▸ What the task requires: Reproduce all of the data below word for word, omitting the pictures.

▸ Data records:
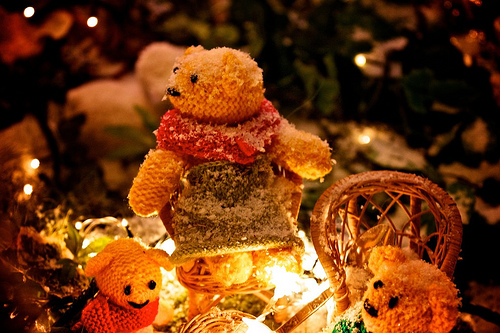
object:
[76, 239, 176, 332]
bear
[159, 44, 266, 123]
head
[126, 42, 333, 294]
decoration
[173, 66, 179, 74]
eye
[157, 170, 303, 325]
chair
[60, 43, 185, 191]
bear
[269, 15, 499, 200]
christmas tree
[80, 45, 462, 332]
animal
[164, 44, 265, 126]
ball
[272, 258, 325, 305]
christmas light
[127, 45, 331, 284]
yarn bear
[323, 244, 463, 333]
yarn bear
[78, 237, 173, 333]
yarn bear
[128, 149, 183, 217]
arm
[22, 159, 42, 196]
light bulbs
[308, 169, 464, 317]
chair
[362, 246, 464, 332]
bear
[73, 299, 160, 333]
scarf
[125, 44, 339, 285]
bear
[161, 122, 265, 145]
snow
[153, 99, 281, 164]
scarf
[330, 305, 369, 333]
scarf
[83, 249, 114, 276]
ear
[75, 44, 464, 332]
dolls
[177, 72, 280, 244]
yarn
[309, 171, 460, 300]
wicker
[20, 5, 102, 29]
lights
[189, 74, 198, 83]
eye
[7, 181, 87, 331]
flower decoration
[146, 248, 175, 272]
ear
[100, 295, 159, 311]
bear's neck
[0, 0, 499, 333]
camera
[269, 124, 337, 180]
arm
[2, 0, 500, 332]
table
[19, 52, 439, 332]
piece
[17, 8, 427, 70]
string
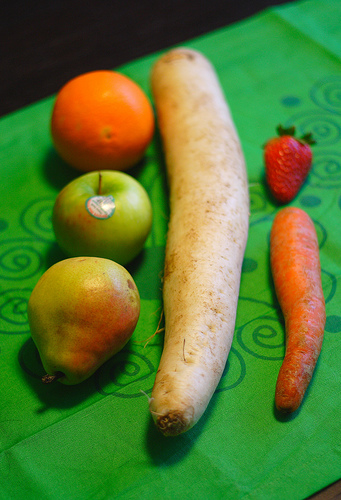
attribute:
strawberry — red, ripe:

▸ Output of the task:
object:
[76, 239, 176, 332]
bear
[159, 44, 266, 123]
head
[126, 42, 333, 294]
decoration
[173, 66, 179, 74]
eye
[157, 170, 303, 325]
chair
[60, 43, 185, 191]
bear
[269, 15, 499, 200]
christmas tree
[80, 45, 462, 332]
animal
[164, 44, 265, 126]
ball
[272, 258, 325, 305]
christmas light
[127, 45, 331, 284]
yarn bear
[323, 244, 463, 333]
yarn bear
[78, 237, 173, 333]
yarn bear
[128, 149, 183, 217]
arm
[22, 159, 42, 196]
light bulbs
[308, 169, 464, 317]
chair
[362, 246, 464, 332]
bear
[73, 299, 160, 333]
scarf
[125, 44, 339, 285]
bear
[161, 122, 265, 145]
snow
[153, 99, 281, 164]
scarf
[330, 305, 369, 333]
scarf
[83, 249, 114, 276]
ear
[75, 44, 464, 332]
dolls
[177, 72, 280, 244]
yarn
[309, 171, 460, 300]
wicker
[20, 5, 102, 29]
lights
[189, 74, 198, 83]
eye
[7, 181, 87, 331]
flower decoration
[146, 248, 175, 272]
ear
[100, 295, 159, 311]
bear's neck
[0, 0, 499, 333]
camera
[269, 124, 337, 180]
arm
[2, 0, 500, 332]
table
[19, 52, 439, 332]
piece
[17, 8, 427, 70]
string
attribute:
strawberry — red, ripe:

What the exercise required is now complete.